達成記念展を成功裏に終えた伏見さんから、投稿をいただきました。

5,000円と3,500円。1990年の型紙から復刻したスプーン大と小の当時の価格です。それが今回の『竹と漆のカトラリー・一万本達成記念展』では、2倍の10,000円と7,000円に。そもそも5,000円と3,500円が妥当な価格ではありませんでした。25年前は手探り状態でスプーンを作っていたので、現在より遥かに時間がかかり、しかも完成度が低く、高い値段をつけたくてもつけられませんでした。ましてや、当時の一般的なスプーンの売値だった3,000円とか5,000円以上の高額なスプーンなど、売れるはずがないと思っていました。結局のところスプーンは採算を諦め、カレー皿やスープ皿を魅力的に見せるための飾りものとして作ることにしました。

個展を重ね、追加のご注文をいただくようになり、次第に制作本数は増えていきます。ところがそれは、正直なところ決して喜ばしいことではありませんでした。スプーンからは利益もあがらず、そのうえ、木地の制作から塗りの仕上げまで、器類とは全く異なる作業なので、器類の制作手順を狂わせる存在でさえありました。採算や仕事の効率などを考えなければ、スプーン作りは楽しく最高の趣味になったと思います。けれども工房経営上は器とスプーン作りの両立は厳しく、煮え切らぬままスプーンを作り続けていました。

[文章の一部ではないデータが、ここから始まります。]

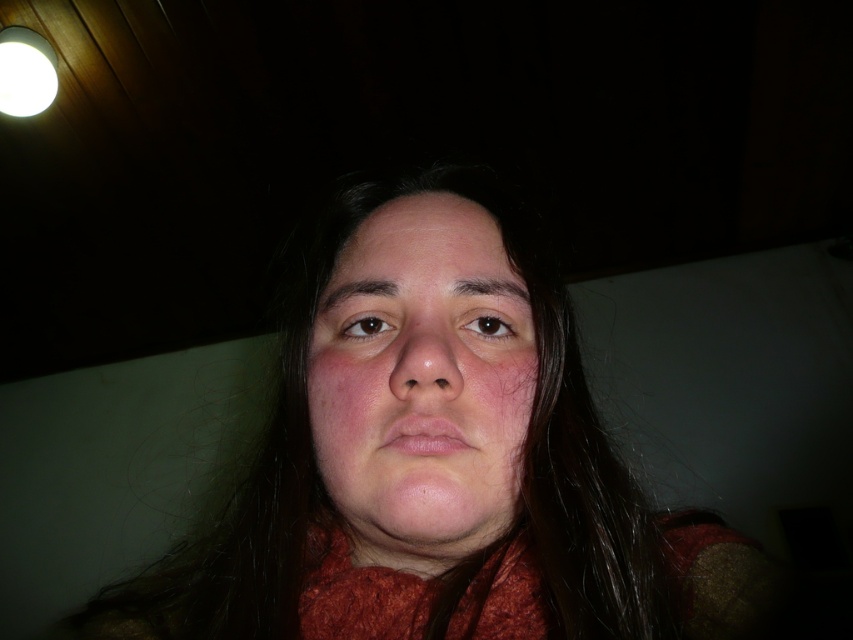
Can you confirm if matte orange scarf at center is positioned above smooth skin face at center?

Actually, matte orange scarf at center is below smooth skin face at center.

Which is above, matte orange scarf at center or smooth skin face at center?

Positioned higher is smooth skin face at center.

Measure the distance between point [705,586] and camera.

Point [705,586] and camera are 15.23 inches apart from each other.

The height and width of the screenshot is (640, 853). Identify the location of matte orange scarf at center. (434, 460).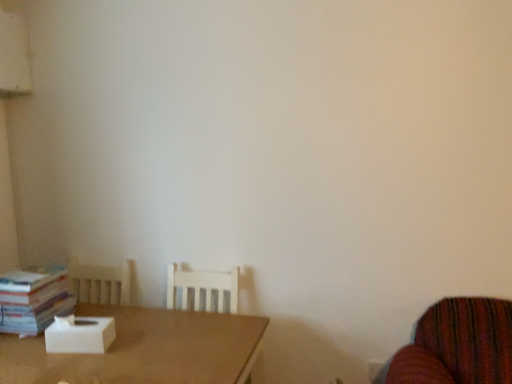
Question: From a real-world perspective, relative to white cardboard box at center, is brown matte table at lower left vertically above or below?

Choices:
 (A) above
 (B) below

Answer: (B)

Question: Is point (225, 370) closer or farther from the camera than point (51, 324)?

Choices:
 (A) closer
 (B) farther

Answer: (A)

Question: Which of these objects is positioned closest to the white cardboard box at center?

Choices:
 (A) white paper book at left
 (B) brown matte table at lower left

Answer: (B)

Question: Considering the real-world distances, which object is closest to the brown matte table at lower left?

Choices:
 (A) white paper book at left
 (B) white cardboard box at center

Answer: (B)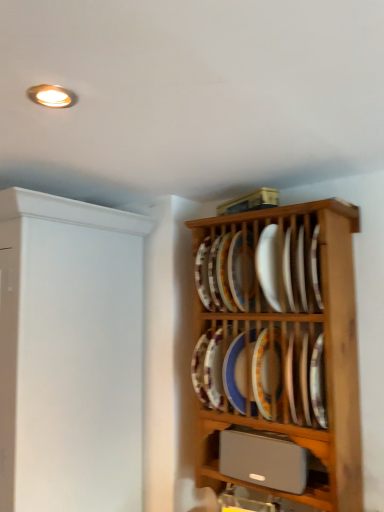
Measure the distance between white glossy plate at center, which ranks as the fifth platter in bottom-to-top order, and camera.

A distance of 4.06 feet exists between white glossy plate at center, which ranks as the fifth platter in bottom-to-top order, and camera.

Locate an element on the screen. The image size is (384, 512). silver metallic speaker at lower center is located at coordinates (245, 481).

How much space does blue glossy platter at center, the fifth platter in the top-to-bottom sequence, occupy horizontally?

blue glossy platter at center, the fifth platter in the top-to-bottom sequence, is 8.64 inches wide.

The width and height of the screenshot is (384, 512). Identify the location of porcelain plate at center, which ranks as the 2th platter in top-to-bottom order. click(x=241, y=270).

The width and height of the screenshot is (384, 512). Identify the location of wooden plate rack at upper right. (280, 360).

How much space does porcelain plate at center, acting as the third platter starting from the bottom, occupy vertically?

porcelain plate at center, acting as the third platter starting from the bottom, is 10.75 inches in height.

What is the approximate height of porcelain plate at center, the 2th platter positioned from the bottom?

It is 27.12 centimeters.

At what (x,y) coordinates should I click in order to perform the action: click on white matte cabinet at left. Please return your answer as a coordinate pair (x, y). This screenshot has width=384, height=512. Looking at the image, I should click on (70, 354).

Considering the positions of objects blue glossy platter at center, the fifth platter in the top-to-bottom sequence, and porcelain plate at center, acting as the 4th platter starting from the top, in the image provided, who is in front, blue glossy platter at center, the fifth platter in the top-to-bottom sequence, or porcelain plate at center, acting as the 4th platter starting from the top,?

porcelain plate at center, acting as the 4th platter starting from the top.

At what (x,y) coordinates should I click in order to perform the action: click on platter below the porcelain plate at center, the 2th platter positioned from the bottom (from the image's perspective). Please return your answer as a coordinate pair (x, y). This screenshot has height=512, width=384. Looking at the image, I should click on (234, 374).

From the picture: Does porcelain plate at center, acting as the 4th platter starting from the top, have a larger size compared to wooden plate rack at upper right?

No, porcelain plate at center, acting as the 4th platter starting from the top, is not bigger than wooden plate rack at upper right.

From the image's perspective, would you say porcelain plate at center, the 2th platter positioned from the bottom, is positioned over wooden plate rack at upper right?

No, from the image's perspective, porcelain plate at center, the 2th platter positioned from the bottom, is not above wooden plate rack at upper right.

Does porcelain plate at center, acting as the 4th platter starting from the top, have a lesser width compared to wooden plate rack at upper right?

Yes, porcelain plate at center, acting as the 4th platter starting from the top, is thinner than wooden plate rack at upper right.

Based on the photo, is porcelain plate at center, acting as the 4th platter starting from the top, inside or outside of wooden plate rack at upper right?

porcelain plate at center, acting as the 4th platter starting from the top, exists entirely within wooden plate rack at upper right.

Does wooden plate rack at upper right turn towards white matte cabinet at left?

No, wooden plate rack at upper right is not turned towards white matte cabinet at left.

In the image, is wooden plate rack at upper right positioned in front of or behind white matte cabinet at left?

Clearly, wooden plate rack at upper right is behind white matte cabinet at left.

Is silver metallic speaker at lower center facing towards white matte cabinet at left?

No, silver metallic speaker at lower center does not turn towards white matte cabinet at left.

In terms of height, does silver metallic speaker at lower center look taller or shorter compared to white matte cabinet at left?

Considering their sizes, silver metallic speaker at lower center has less height than white matte cabinet at left.

Considering the positions of point (199, 438) and point (87, 374), is point (199, 438) closer or farther from the camera than point (87, 374)?

Point (199, 438) is positioned farther from the camera compared to point (87, 374).

Which object is more forward, silver metallic speaker at lower center or white matte cabinet at left?

white matte cabinet at left.

From the picture: Is the position of porcelain plate at center, positioned as the fourth platter in bottom-to-top order, less distant than that of wooden plate rack at upper right?

No, the depth of porcelain plate at center, positioned as the fourth platter in bottom-to-top order, is greater than that of wooden plate rack at upper right.

From a real-world perspective, is porcelain plate at center, which ranks as the 2th platter in top-to-bottom order, under wooden plate rack at upper right?

Incorrect, from a real-world perspective, porcelain plate at center, which ranks as the 2th platter in top-to-bottom order, is higher than wooden plate rack at upper right.

Is point (240, 233) closer or farther from the camera than point (350, 480)?

Point (240, 233) is farther from the camera than point (350, 480).

Consider the image. Can you confirm if porcelain plate at center, positioned as the fourth platter in bottom-to-top order, is smaller than wooden plate rack at upper right?

Yes, porcelain plate at center, positioned as the fourth platter in bottom-to-top order, is smaller than wooden plate rack at upper right.

Is porcelain plate at center, acting as the third platter starting from the bottom, at the back of silver metallic speaker at lower center?

silver metallic speaker at lower center is not turned away from porcelain plate at center, acting as the third platter starting from the bottom.

From the image's perspective, which one is positioned lower, silver metallic speaker at lower center or porcelain plate at center, acting as the third platter starting from the bottom?

silver metallic speaker at lower center appears lower in the image.

From a real-world perspective, which object stands above the other?

In real-world perspective, porcelain plate at center, the 3th platter viewed from the top, is above.

Which of these two, white glossy plate at center, which ranks as the fifth platter in bottom-to-top order, or porcelain plate at center, which ranks as the 2th platter in top-to-bottom order, is wider?

white glossy plate at center, which ranks as the fifth platter in bottom-to-top order.

You are a GUI agent. You are given a task and a screenshot of the screen. Output one action in this format:
    pyautogui.click(x=<x>, y=<y>)
    Task: Click on the platter that is the 1st one when counting downward from the white glossy plate at center, placed as the 1th platter when sorted from top to bottom (from the image's perspective)
    This screenshot has height=512, width=384.
    Given the screenshot: What is the action you would take?
    pyautogui.click(x=241, y=270)

Considering the relative positions of white glossy plate at center, which ranks as the fifth platter in bottom-to-top order, and porcelain plate at center, positioned as the fourth platter in bottom-to-top order, in the image provided, is white glossy plate at center, which ranks as the fifth platter in bottom-to-top order, in front of porcelain plate at center, positioned as the fourth platter in bottom-to-top order,?

Yes, it is in front of porcelain plate at center, positioned as the fourth platter in bottom-to-top order.

Identify the location of platter that is the 4th one when counting backward from the porcelain plate at center, acting as the 4th platter starting from the top. (234, 374).

Locate an element on the screen. This screenshot has height=512, width=384. cupboard to the left of porcelain plate at center, acting as the 4th platter starting from the top is located at coordinates (280, 360).

Based on their spatial positions, is porcelain plate at center, which ranks as the 2th platter in top-to-bottom order, or white matte cabinet at left closer to blue glossy platter at center, the fifth platter in the top-to-bottom sequence?

porcelain plate at center, which ranks as the 2th platter in top-to-bottom order, is positioned closer to the anchor blue glossy platter at center, the fifth platter in the top-to-bottom sequence.

Estimate the real-world distances between objects in this image. Which object is closer to porcelain plate at center, positioned as the fourth platter in bottom-to-top order, silver metallic speaker at lower center or white matte cabinet at left?

Based on the image, silver metallic speaker at lower center appears to be nearer to porcelain plate at center, positioned as the fourth platter in bottom-to-top order.

Looking at the image, which one is located closer to porcelain plate at center, the 3th platter viewed from the top, wooden plate rack at upper right or white glossy plate at center, which ranks as the fifth platter in bottom-to-top order?

wooden plate rack at upper right is closer to porcelain plate at center, the 3th platter viewed from the top.

Considering their positions, is porcelain plate at center, positioned as the fourth platter in bottom-to-top order, positioned closer to white glossy plate at center, placed as the 1th platter when sorted from top to bottom, than porcelain plate at center, acting as the 4th platter starting from the top?

The object closer to white glossy plate at center, placed as the 1th platter when sorted from top to bottom, is porcelain plate at center, positioned as the fourth platter in bottom-to-top order.

From the picture: Considering their positions, is blue glossy platter at center, the fifth platter in the top-to-bottom sequence, positioned further to white matte cabinet at left than porcelain plate at center, positioned as the fourth platter in bottom-to-top order?

porcelain plate at center, positioned as the fourth platter in bottom-to-top order, is further to white matte cabinet at left.

Estimate the real-world distances between objects in this image. Which object is closer to porcelain plate at center, the 2th platter positioned from the bottom, white matte cabinet at left or blue glossy platter at center, the fifth platter in the top-to-bottom sequence?

blue glossy platter at center, the fifth platter in the top-to-bottom sequence, lies closer to porcelain plate at center, the 2th platter positioned from the bottom, than the other object.

Based on their spatial positions, is blue glossy platter at center, the first platter in the bottom-to-top sequence, or white glossy plate at center, placed as the 1th platter when sorted from top to bottom, closer to silver metallic speaker at lower center?

blue glossy platter at center, the first platter in the bottom-to-top sequence, is positioned closer to the anchor silver metallic speaker at lower center.

Considering their positions, is silver metallic speaker at lower center positioned closer to white glossy plate at center, placed as the 1th platter when sorted from top to bottom, than porcelain plate at center, positioned as the fourth platter in bottom-to-top order?

porcelain plate at center, positioned as the fourth platter in bottom-to-top order, lies closer to white glossy plate at center, placed as the 1th platter when sorted from top to bottom, than the other object.

This screenshot has height=512, width=384. In order to click on platter between white glossy plate at center, which ranks as the fifth platter in bottom-to-top order, and wooden plate rack at upper right from top to bottom in this screenshot , I will do `click(241, 270)`.

The width and height of the screenshot is (384, 512). I want to click on platter between white matte cabinet at left and blue glossy platter at center, the first platter in the bottom-to-top sequence, from left to right, so click(241, 270).

Identify the location of platter that lies between porcelain plate at center, positioned as the fourth platter in bottom-to-top order, and porcelain plate at center, acting as the 4th platter starting from the top, from top to bottom. (267, 372).

Where is `cupboard between white glossy plate at center, placed as the 1th platter when sorted from top to bottom, and silver metallic speaker at lower center in the up-down direction`? Image resolution: width=384 pixels, height=512 pixels. cupboard between white glossy plate at center, placed as the 1th platter when sorted from top to bottom, and silver metallic speaker at lower center in the up-down direction is located at coordinates (280, 360).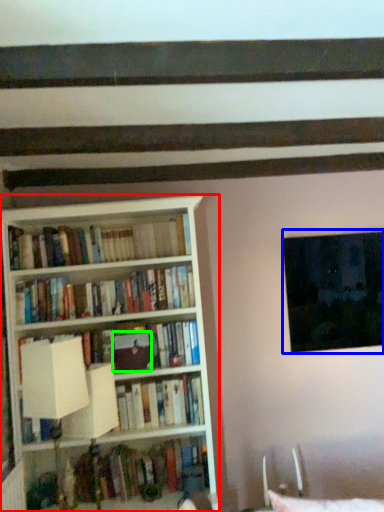
Question: Which is farther away from bookcase (highlighted by a red box)? window (highlighted by a blue box) or paperback book (highlighted by a green box)?

Choices:
 (A) window
 (B) paperback book

Answer: (A)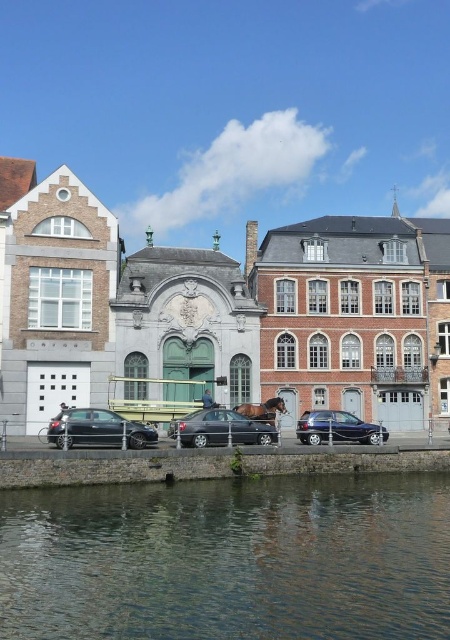
Does shiny silver sedan at center come behind brown glossy horse at center?

No, shiny silver sedan at center is closer to the viewer.

Which is above, shiny silver sedan at center or brown glossy horse at center?

brown glossy horse at center

Measure the distance between shiny silver sedan at center and camera.

They are 54.69 meters apart.

You are a GUI agent. You are given a task and a screenshot of the screen. Output one action in this format:
    pyautogui.click(x=<x>, y=<y>)
    Task: Click on the shiny silver sedan at center
    The width and height of the screenshot is (450, 640).
    Given the screenshot: What is the action you would take?
    pyautogui.click(x=220, y=428)

Based on the photo, between transparent water at lower center and satin black car at center, which one appears on the left side from the viewer's perspective?

Positioned to the left is transparent water at lower center.

Is point (220, 630) behind point (337, 420)?

No, it is in front of (337, 420).

Find the location of a particular element. The image size is (450, 640). transparent water at lower center is located at coordinates (229, 560).

Identify the location of shiny black sedan at lower left. [86, 428].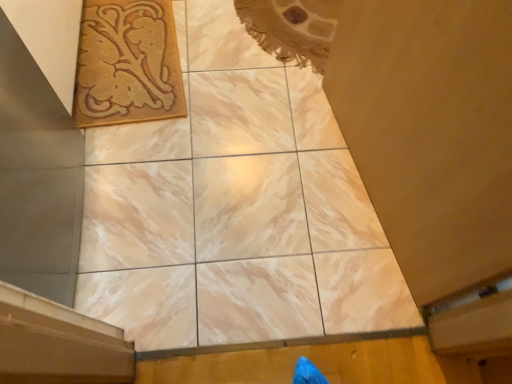
Locate an element on the screen. This screenshot has width=512, height=384. vacant area situated below beige woven rug at upper left (from a real-world perspective) is located at coordinates (136, 58).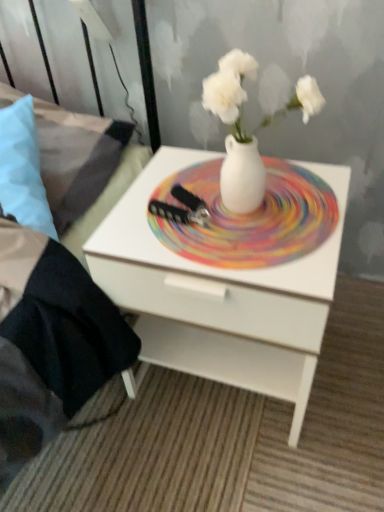
Identify the location of vacant space in white glossy plate at center (from a real-world perspective). (272, 183).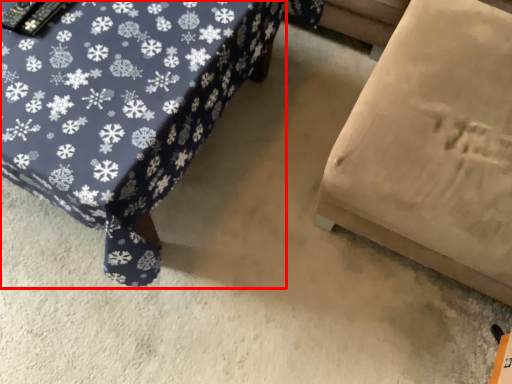
Question: Observing the image, what is the correct spatial positioning of furniture (annotated by the red box) in reference to furniture?

Choices:
 (A) left
 (B) right

Answer: (A)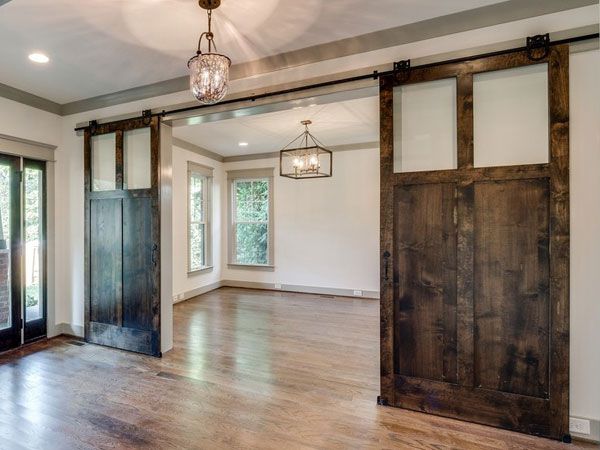
Locate an element on the screen. The width and height of the screenshot is (600, 450). window seal is located at coordinates (252, 265), (206, 269).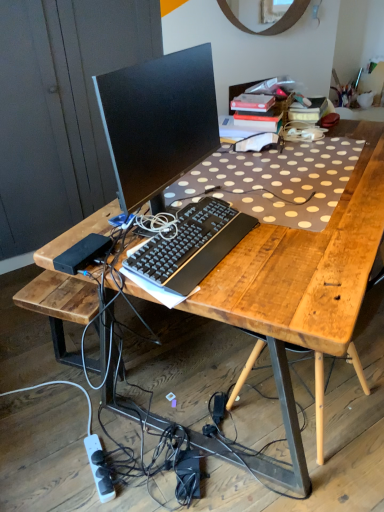
Where is `free space behind white plastic power strip at lower left`? The width and height of the screenshot is (384, 512). free space behind white plastic power strip at lower left is located at coordinates pyautogui.click(x=102, y=425).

1998年、そんな中途半端な気持ちを変えさせられる機会がありました。漆関係者の集いが石川県・山中で開催されたとき、木地師さんの工房を見学。その職人さんの真摯な作業に圧倒され、自分が片手間にスプーンを作っていることがとても恥ずかしくなったのです。その後「スペースたかもり」で、スプーンを使ってフランス料理を食べる特別イベントを含む個展を開催。大量のスプーンの受注に応えられるような制作をする決心をしました。
「数をこなせば作業が効率化され、技術と体力も身につき、採算の合うスプーン作りができる」と考えていました。職人の仕事は道具作りと身体作りから始まります。スプーンの木地作りや、漆塗りに使う道具の工夫から手をつければ順調に制作本数は増えていくはずです。しかし、そんな期待はもろくも崩れました。量産を決心してわずか3年後、肩甲骨に激痛が走り、仕事が出来なくなってしまいました。思えばその時点で40歳を過ぎており、スプーン作りに適した身体作りなど到底無理だったのです。40過ぎの身体は、酷使すると鍛えられずに消耗するということを思い知らされました。そのアクシデントを機に、竹の堅い表皮を削るための電動彫刻機を導入、さらにバンドソーやベルトサンダーなどの機械も使用するようにして、身体への負担をできるだけ少なくしていきました。

もともと竹からスプーンを削り出す方法はもちろん、竹に漆を塗る方法にも伝統的な技法は存在しません。ですから制作本数一万本を越えても、未だに作業の手順や道具の工夫に完成形がありません。作る度に新しい発見があります。最も技術的に確立された伝統的な漆器の代表はお椀ですが、生活習慣や食生活の変化に伴い、お椀の存在感が薄れる状況はますます進んでいくかもしれません。もしも、スプーンなどの漆塗りカトラリーが漆器のスタンダードになる日が来たとしたら、何人もの職人が創意工夫を重ねるでしょう。そしてスプーン作りの技法が確立し、漆塗りのカトラリーも伝統工芸品と呼ばれるようになるかもしれません。*
(2015/9 よこやまゆうこ)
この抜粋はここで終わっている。